* _本文_
================
数字が記載されている黒い囲いは調査が行われた場所、
白丸は消滅した古墳、黒丸は現存する古墳を示してます。

当初は円墳30数基で構成され、
5世紀後半~6世紀前半頃に成立したとされていましたが、
調査で7世紀後半頃の須恵器平瓶が出土したため、
長期間に渡って営まれた古墳群であり、
円墳だけでなく、帆立貝型前方後円墳や方墳も含まれる事、
埋葬主体部も木棺直葬だけでなく、自然石を積んだ、
小型の横穴式石室や箱型石棺が検出されるなど、
色々な事が判明しております。

これまでに行われた調査の概要を。。。
・第一次調査 1989年 古墳2基
 2段の葺石を持つ帆立貝型前方後円墳1基と、
 珠文鏡が出土した円墳1基を調査
 この2基は酒列磯崎神社境内に隣接する、
 ホテル建設に伴い調査されたもので、
 古墳は調査後破壊&消滅している。

・第二次調査 1990年 石棺2基
・第三次調査 1991年 横穴式石室1基
 これらの調査では、石棺2基、横穴式石室1基が検出。
 但し報告書未完のためどの古墳か等の詳細は明らかでない。

・第四次調査 1995年  石棺1
 自然石を積んだ横穴式石室が検出されたが、
 遺物は出土しなかった

・第五次調査 2004年 周濠1
 円墳の周濠の一部が調査され、7世紀第3四半期に、
 位置づけられる須恵器平瓶が出土

・第六次調査 2007年 検出物等無し
・第七次調査 2011年 石棺1
 海岸部の崖に長軸1.5mほどの小型の石棺が露出していた為、
 平成23年4月に実施されたが、人骨以外の遺物は無し。

・第八次調査 2011年 石室4(横穴式石室1)、古墳1
 磯崎小学校仮校舎建築に伴う試掘調査であり、
 調査の結果、長軸2m強を測る小型の石室4基と、
 横穴式石室を持ち周濠が巡る(周濠外径約20m)円墳1基が確認。
 出土遺物は、第1号石室の確認面からフラスコ形長頸瓶を含む、
 須恵器片が散在して出土。

・第九次調査 2011年 第八次調査の本調査
・第十次調査 2013年 石室1、方墳1、濠2、土抗1
 個人住宅建設に係る文化財保護法93条1項に基づく届出が
 提出されたため、試掘調査を実施。
 太平洋を望む海食崖から240m離れた地点に位置し、
 調査対象地内に5ヶ所のトレンチを設定。
================
* _提供データ_
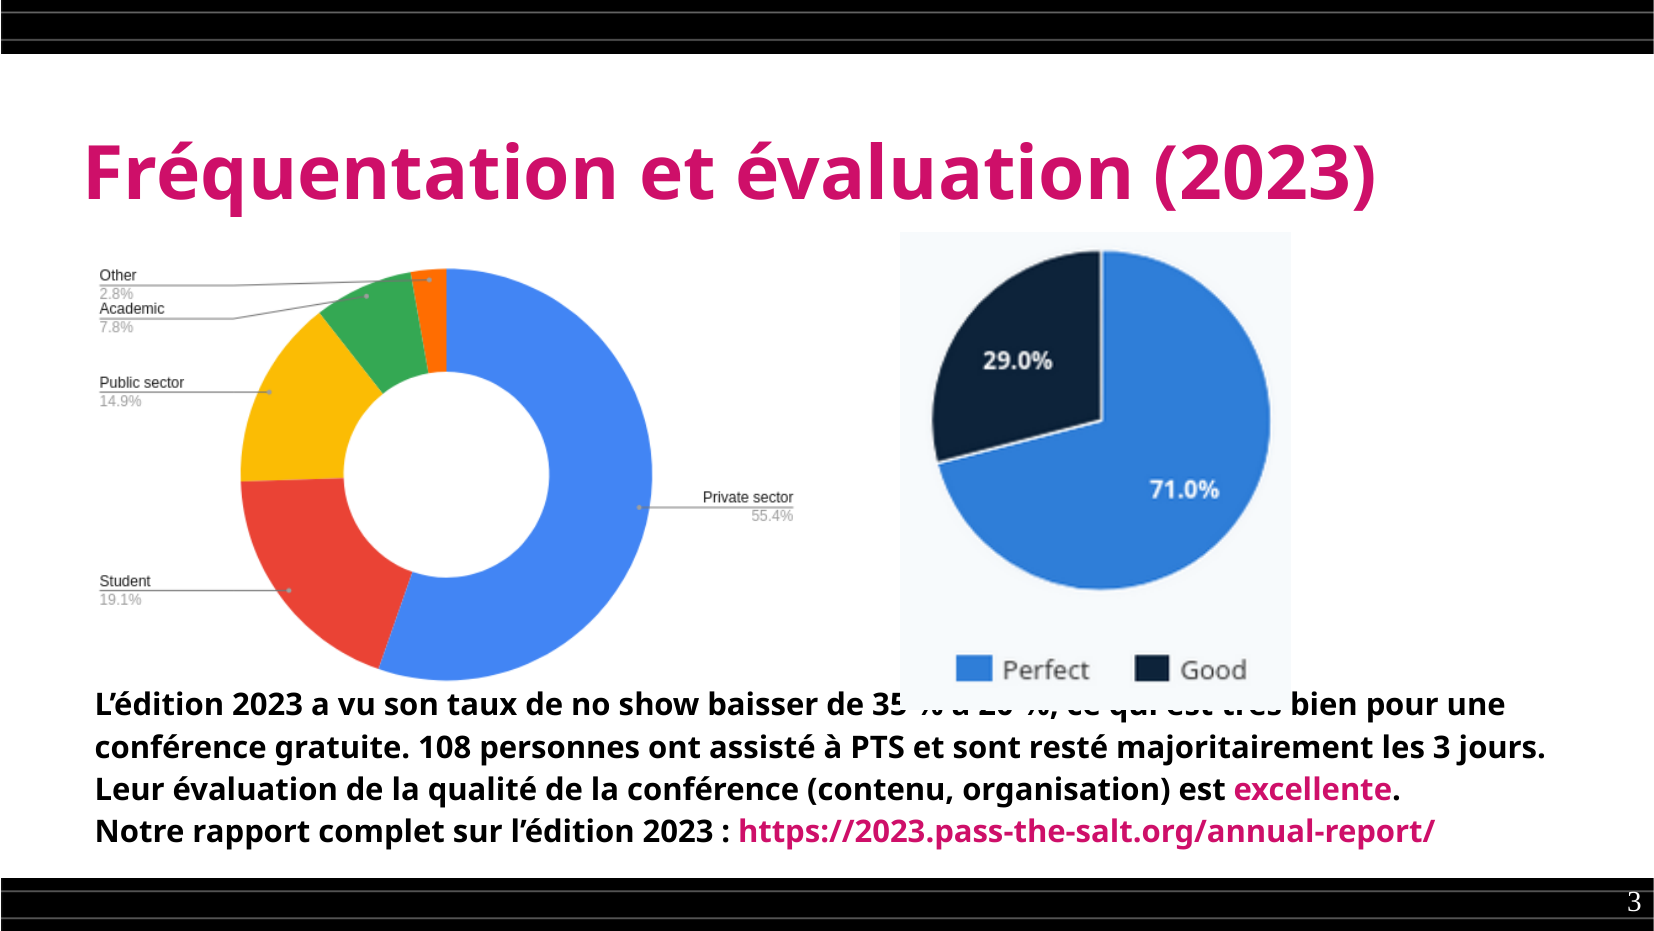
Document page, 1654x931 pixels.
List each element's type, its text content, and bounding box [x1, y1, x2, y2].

title Fréquentation et évaluation (2023) [82, 92, 1571, 249]
picture [1, 878, 1654, 931]
list L’édition 2023 a vu son taux de no show baisser de 35 % à 20 %, ce qui est très bien pour une conférence gratuite. 108 personnes ont assisté à PTS et sont resté majoritairement les 3 jours. Leur évaluation de la qualité de la conférence (contenu, organisation) est excellente. Notre rapport complet sur l’édition 2023 : https://2023.pass-the-salt.org/annual-report/ [94, 307, 1571, 875]
picture [1, 0, 1654, 54]
picture [83, 251, 804, 690]
picture [900, 232, 1291, 710]
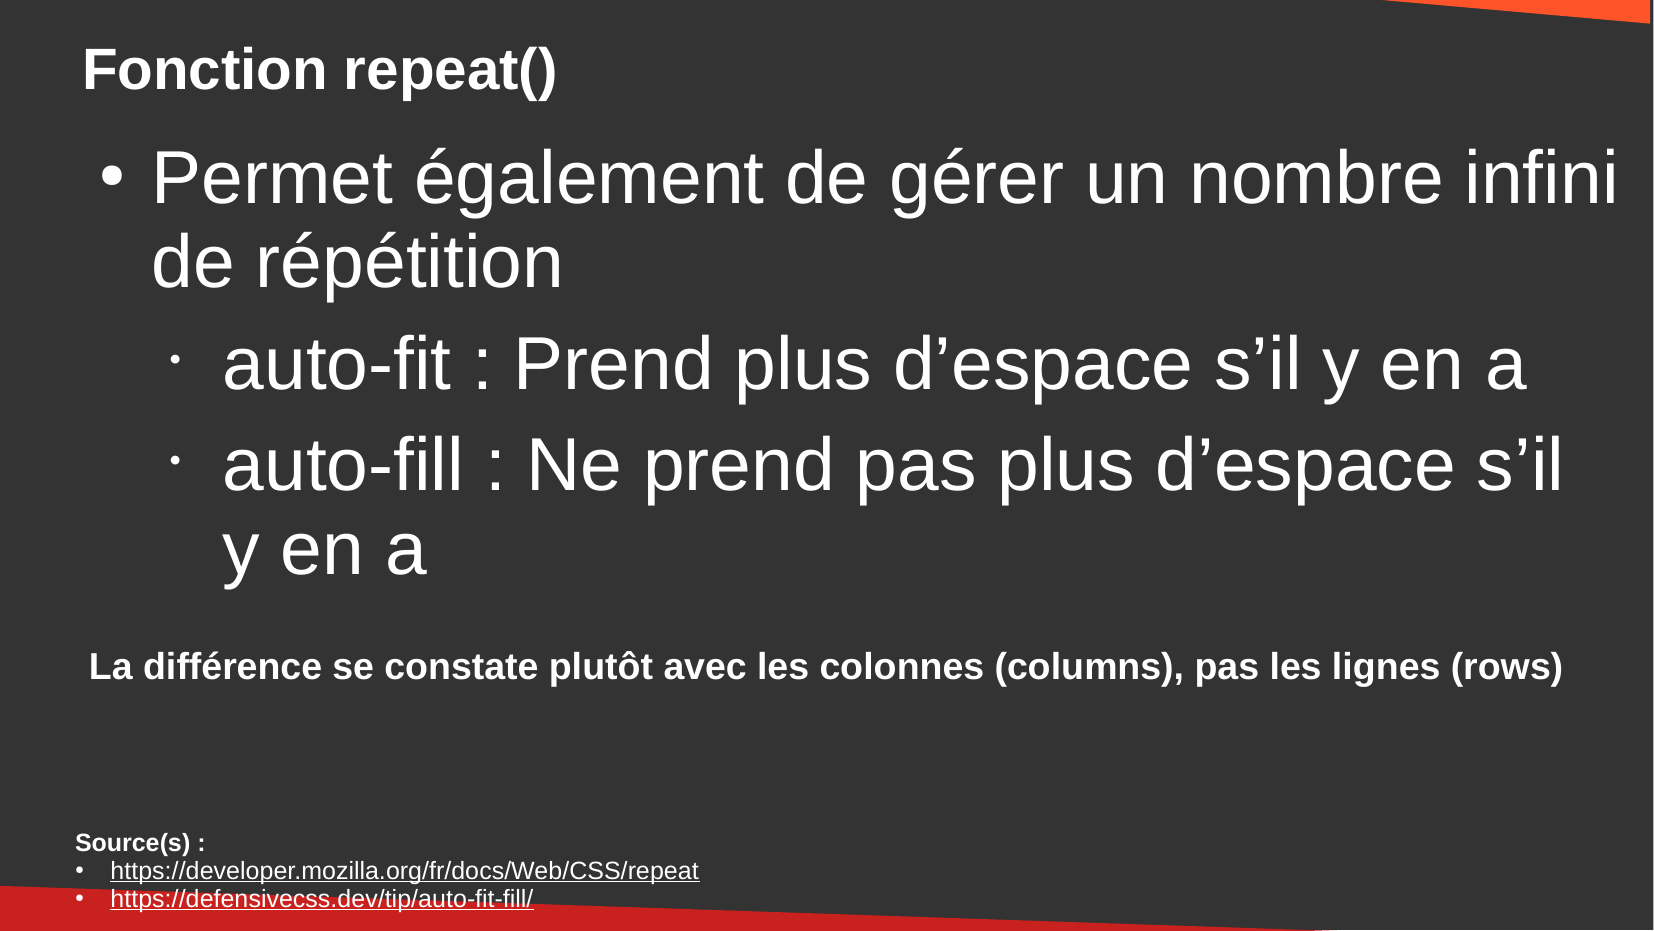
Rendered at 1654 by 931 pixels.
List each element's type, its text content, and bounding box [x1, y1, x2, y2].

text_box [0, 885, 1337, 931]
title Fonction repeat() [82, 37, 1571, 122]
text_box [1381, 0, 1651, 24]
text_box La différence se constate plutôt avec les colonnes (columns), pas les lignes (rows) [64, 637, 1589, 779]
text_box Source(s) : https://developer.mozilla.org/fr/docs/Web/CSS/repeat https://defensivecss.dev/tip/auto-fit-fill/ [60, 820, 1546, 920]
list Permet également de gérer un nombre infini de répétition auto-fit : Prend plus d’espace s’il y en a auto-fill : Ne prend pas plus d’espace s’il y en a [80, 135, 1620, 721]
================
* _設定課題_
a. 本文によれば、第五次調査で出土した須恵器平瓶はどの時期に位置づけられるか。
b. この古墳群が長期間にわたって営まれたと判明した理由を、本文に基づいて1～3文で説明してください。

* _課題別解答_
a. 7世紀第3四半期に位置づけられる。

b. 当初、この古墳群は5世紀後半～6世紀前半頃に成立したとされていた。しかし、調査で7世紀後半頃の須恵器平瓶が出土した。そのため、長期間にわたって営まれた古墳群であることが判明した。